THE INPUT:
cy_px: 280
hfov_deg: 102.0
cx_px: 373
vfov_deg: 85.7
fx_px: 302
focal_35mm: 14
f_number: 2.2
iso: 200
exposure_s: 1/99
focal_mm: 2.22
* * *
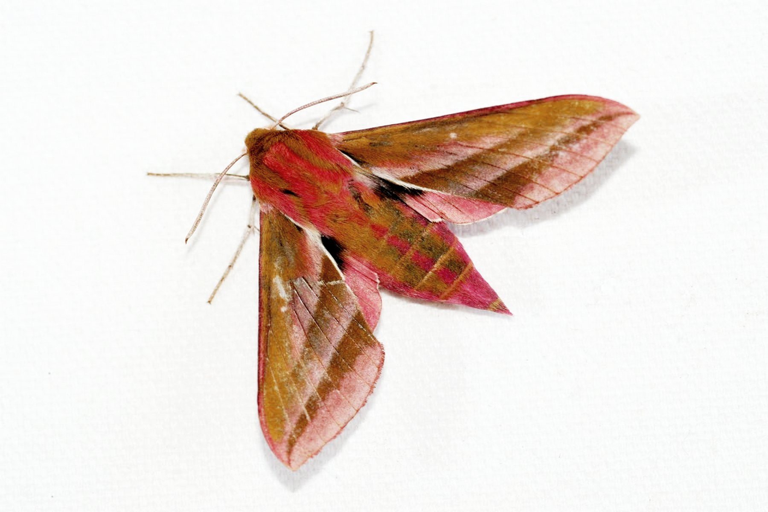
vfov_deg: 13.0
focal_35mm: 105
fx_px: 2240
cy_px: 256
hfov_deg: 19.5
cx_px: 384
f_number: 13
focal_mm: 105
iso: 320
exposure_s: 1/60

TASK ITEM: Please output exactly the lines between the one holding "vfov_deg: 13.0" and the one holding "exposure_s: 1/60" in the records above, inclusive, and nothing more.

ANSWER TO THIS TASK:
vfov_deg: 13.0
focal_35mm: 105
fx_px: 2240
cy_px: 256
hfov_deg: 19.5
cx_px: 384
f_number: 13
focal_mm: 105
iso: 320
exposure_s: 1/60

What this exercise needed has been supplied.